The next morning they took Devin at 11AM (Sunday 9/24). We were so nervous waiting. The surgery took about 7 hours. Devin did great. No complications or anything. We got to go see him He looked great. No ECMO machine hooked up to him, not as many tubes coming out of him as before. He looked the same as when he went in. We were amazed. The following day they took the breathing tube out (Monday 9/25). Remembering them telling us that they were going to take it out and we looked at them like, what! So soon! They took it out and Devin did great. They put him on oxygen just incase he had trouble but he did not. The next day he went off pain medication and started to stool a lot (Tuesday 9/26). The following day the doctors took out one of two chest tubes that he still had (Wednesday 9/27). The chest tubes are to let fluid around the heart to drain out. He did great with it coming out. He looked a little relieved but still uncomfortable with the other tube still in. On Thursday (9/28) he was moved out of the ICU, and took the final chest tube out. On Friday (9/29) they took IV’s out, and EG line from his neck out. They also started him on bolus feeds again and gave us a blood pressure kit to practice taking his blood pressure. They told us that we will have to take his blood pressure twice a day to watch it.

On top Devin with on chest tube to go and Dad. On botom Devin ready to go home already.

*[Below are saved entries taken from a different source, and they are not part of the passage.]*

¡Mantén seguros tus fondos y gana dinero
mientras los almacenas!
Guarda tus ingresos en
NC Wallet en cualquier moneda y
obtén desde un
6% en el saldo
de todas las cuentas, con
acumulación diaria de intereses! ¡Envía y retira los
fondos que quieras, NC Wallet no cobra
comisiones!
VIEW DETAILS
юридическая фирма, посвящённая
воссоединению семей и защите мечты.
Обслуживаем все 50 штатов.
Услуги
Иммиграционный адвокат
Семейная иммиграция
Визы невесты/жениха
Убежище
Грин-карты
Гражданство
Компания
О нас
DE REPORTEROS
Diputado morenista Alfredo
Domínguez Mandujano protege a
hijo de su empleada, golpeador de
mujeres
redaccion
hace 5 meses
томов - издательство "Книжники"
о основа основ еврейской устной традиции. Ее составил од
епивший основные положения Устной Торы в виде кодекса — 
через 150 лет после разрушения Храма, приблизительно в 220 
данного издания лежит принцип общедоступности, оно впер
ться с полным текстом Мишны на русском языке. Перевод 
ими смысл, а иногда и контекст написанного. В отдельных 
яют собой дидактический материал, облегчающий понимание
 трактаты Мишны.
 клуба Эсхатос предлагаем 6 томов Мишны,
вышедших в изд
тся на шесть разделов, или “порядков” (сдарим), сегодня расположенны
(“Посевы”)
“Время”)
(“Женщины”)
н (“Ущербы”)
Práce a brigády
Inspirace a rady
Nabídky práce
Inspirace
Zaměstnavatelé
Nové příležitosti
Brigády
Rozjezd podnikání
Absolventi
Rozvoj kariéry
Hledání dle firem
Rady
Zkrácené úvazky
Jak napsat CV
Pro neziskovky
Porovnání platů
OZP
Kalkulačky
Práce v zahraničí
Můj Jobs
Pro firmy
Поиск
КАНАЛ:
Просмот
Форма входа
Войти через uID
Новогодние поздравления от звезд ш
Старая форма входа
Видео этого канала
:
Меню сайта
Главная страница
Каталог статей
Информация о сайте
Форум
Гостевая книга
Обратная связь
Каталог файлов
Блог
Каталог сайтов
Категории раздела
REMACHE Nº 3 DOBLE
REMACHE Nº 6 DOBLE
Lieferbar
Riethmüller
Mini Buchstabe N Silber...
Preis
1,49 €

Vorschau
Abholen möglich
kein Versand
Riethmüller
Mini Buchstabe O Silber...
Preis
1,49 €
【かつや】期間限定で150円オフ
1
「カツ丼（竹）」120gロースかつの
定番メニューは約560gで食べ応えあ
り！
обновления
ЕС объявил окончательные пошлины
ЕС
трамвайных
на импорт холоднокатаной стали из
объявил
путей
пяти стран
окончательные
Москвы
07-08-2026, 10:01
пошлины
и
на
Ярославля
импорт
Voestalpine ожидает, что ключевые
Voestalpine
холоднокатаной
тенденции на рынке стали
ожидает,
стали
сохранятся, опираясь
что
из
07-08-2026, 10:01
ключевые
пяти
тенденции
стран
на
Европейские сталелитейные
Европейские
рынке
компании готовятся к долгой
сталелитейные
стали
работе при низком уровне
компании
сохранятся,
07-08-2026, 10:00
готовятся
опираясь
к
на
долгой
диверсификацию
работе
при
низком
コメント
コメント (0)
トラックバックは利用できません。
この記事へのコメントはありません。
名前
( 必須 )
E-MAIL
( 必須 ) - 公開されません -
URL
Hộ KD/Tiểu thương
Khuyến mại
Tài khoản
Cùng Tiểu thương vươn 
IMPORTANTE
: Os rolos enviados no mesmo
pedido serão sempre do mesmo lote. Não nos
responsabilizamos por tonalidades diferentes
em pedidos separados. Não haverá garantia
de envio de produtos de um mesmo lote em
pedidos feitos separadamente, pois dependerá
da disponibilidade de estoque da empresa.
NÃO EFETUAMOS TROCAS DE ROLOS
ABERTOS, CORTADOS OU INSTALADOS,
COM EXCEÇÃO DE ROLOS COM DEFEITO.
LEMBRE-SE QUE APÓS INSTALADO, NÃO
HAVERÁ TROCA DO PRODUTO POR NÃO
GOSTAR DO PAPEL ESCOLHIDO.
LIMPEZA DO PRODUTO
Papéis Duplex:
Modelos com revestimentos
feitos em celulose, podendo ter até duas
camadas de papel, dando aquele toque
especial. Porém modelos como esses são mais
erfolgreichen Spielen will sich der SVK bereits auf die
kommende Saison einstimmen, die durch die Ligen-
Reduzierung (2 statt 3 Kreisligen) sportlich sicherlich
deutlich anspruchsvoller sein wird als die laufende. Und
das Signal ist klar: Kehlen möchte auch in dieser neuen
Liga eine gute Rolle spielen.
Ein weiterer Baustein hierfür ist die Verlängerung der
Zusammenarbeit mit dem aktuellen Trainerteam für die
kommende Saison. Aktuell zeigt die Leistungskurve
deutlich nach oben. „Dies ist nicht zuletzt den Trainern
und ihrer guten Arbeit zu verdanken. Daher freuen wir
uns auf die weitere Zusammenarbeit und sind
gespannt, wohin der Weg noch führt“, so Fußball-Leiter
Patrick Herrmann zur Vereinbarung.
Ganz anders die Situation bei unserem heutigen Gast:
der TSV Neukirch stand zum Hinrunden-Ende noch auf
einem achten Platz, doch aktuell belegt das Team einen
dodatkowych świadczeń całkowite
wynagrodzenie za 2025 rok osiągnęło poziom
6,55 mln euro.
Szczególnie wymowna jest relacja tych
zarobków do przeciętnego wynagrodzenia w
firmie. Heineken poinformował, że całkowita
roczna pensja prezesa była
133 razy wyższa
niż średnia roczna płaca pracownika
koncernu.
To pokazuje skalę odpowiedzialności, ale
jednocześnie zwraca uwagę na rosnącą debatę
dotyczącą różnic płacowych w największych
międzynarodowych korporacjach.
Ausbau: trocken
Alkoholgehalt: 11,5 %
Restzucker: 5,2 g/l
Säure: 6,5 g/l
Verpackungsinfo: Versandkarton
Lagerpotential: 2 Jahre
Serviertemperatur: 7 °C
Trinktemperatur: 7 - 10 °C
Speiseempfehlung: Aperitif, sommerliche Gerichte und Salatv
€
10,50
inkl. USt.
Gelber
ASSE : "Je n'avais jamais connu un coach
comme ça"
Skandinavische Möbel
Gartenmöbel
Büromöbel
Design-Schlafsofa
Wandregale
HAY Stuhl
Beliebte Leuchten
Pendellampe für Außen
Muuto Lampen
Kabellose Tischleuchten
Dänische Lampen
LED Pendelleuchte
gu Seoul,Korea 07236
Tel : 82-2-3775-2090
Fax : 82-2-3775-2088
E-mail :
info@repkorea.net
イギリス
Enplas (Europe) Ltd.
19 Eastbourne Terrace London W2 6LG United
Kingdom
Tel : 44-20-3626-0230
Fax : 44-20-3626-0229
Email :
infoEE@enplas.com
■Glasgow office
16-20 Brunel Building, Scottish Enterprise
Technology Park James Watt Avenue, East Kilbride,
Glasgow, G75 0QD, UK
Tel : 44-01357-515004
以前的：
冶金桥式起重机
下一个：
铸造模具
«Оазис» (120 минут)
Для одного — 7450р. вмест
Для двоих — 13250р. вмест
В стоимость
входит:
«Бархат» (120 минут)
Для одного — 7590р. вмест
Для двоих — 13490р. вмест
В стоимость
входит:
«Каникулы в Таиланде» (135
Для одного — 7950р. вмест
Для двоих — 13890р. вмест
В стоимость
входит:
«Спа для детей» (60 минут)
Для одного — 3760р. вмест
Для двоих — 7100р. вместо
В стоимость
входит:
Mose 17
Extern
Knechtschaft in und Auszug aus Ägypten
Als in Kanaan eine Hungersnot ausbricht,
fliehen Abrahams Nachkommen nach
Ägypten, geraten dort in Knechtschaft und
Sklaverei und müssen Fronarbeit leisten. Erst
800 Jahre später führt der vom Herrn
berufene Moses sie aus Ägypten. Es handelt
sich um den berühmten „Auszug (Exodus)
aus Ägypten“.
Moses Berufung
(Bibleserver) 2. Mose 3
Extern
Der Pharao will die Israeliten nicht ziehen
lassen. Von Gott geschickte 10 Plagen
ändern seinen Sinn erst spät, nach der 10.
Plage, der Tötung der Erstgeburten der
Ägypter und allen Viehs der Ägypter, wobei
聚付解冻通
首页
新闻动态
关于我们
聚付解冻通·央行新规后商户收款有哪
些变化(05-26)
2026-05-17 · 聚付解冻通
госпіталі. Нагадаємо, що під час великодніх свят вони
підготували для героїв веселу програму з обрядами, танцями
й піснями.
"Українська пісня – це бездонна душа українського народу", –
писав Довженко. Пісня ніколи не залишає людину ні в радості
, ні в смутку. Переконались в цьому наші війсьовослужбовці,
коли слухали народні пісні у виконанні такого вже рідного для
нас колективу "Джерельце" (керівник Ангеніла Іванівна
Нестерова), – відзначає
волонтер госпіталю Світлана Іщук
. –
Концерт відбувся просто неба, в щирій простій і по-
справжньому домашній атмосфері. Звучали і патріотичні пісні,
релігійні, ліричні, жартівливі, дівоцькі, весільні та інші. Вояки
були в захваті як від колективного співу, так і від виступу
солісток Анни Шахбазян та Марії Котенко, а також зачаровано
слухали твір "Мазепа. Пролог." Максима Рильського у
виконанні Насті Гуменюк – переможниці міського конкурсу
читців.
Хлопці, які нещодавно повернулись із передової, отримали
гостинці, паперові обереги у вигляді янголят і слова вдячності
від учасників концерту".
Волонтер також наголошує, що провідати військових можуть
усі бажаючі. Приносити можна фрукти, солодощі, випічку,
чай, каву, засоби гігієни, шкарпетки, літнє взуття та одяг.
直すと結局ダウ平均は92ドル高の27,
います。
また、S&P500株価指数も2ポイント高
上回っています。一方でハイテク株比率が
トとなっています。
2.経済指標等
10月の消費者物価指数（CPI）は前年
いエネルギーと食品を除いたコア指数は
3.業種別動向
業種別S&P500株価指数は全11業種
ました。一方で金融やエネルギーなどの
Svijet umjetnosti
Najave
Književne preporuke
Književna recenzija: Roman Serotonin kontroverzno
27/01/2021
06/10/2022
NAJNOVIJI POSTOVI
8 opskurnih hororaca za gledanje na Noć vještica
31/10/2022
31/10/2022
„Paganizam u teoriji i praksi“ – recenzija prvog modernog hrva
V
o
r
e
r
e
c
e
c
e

The weekend went smoothly, no troubles. On Monday (10/2) speech therapy came and evaluated Devin. They told us that Devin is far behind and will need to work with them to help get him up to speed. Physical therapy saw him as well and worked with him on standing again. He was wobbly and did not have the strength to stand for long. He also had a swallow test done and he passed. We wanted to make sure that he can swallow food so that we can start working with him to eat by mouth. Yeah! On Tuesday (10/3) he had a biopsy and did well.
A biopsy is when they put a catheter into his vain from the neck or groin. The catheter will go to the heart and take little piece of the heart. With these pieces they will test his rejection level. This is to see if the body is accepting the heart or not. There are 4 stages of rejection. Stage zero is like you, where the body is not fight the heart and accepts it. Stage 1 and 2 is where the white blood cells in your body are hanging around in the heart. They are not attacking yet. The White blood cells are the cells that fight off colds and viruses. Normally they are not in the heart. The doctors will look at his anti-rejection medication to get the levels organized to get the rejection lowered. Stage 3 is when the white blood cells are attaching and doing damage to the heart. Again with adjusting his medication level it should go down. At this level he would have to be hospitalized. Final it stage 4, this stage is when the medication are not helping and a new heart will be needed. This means going back onto the heart transplant list again.
Devin’s results came back at stage 1A which is good. Devin was let out of the hospital on that Friday (10/6). It was a little stressful the first day. He has about 12 new medications and a new routine I had to get use too. Taking his blood pressure twice a day before medications, it was all overwhelming. He also came home with a Heckman line that is in his shoulder. It is an IV line that is tunneled under the skin and goes close to the heart in the vain. He gets infusions every other week of a medication. He goes to the hospital every other week to get biopsy. Weekly to the hospital have clinic check-up. They need to have blood draws done once in awhile to check medication levels. Otherwise Devin is doing great and we are hoping to be home for the Christmas. I almost forgot, Devin is walking all on his own now. There is not stopping him now.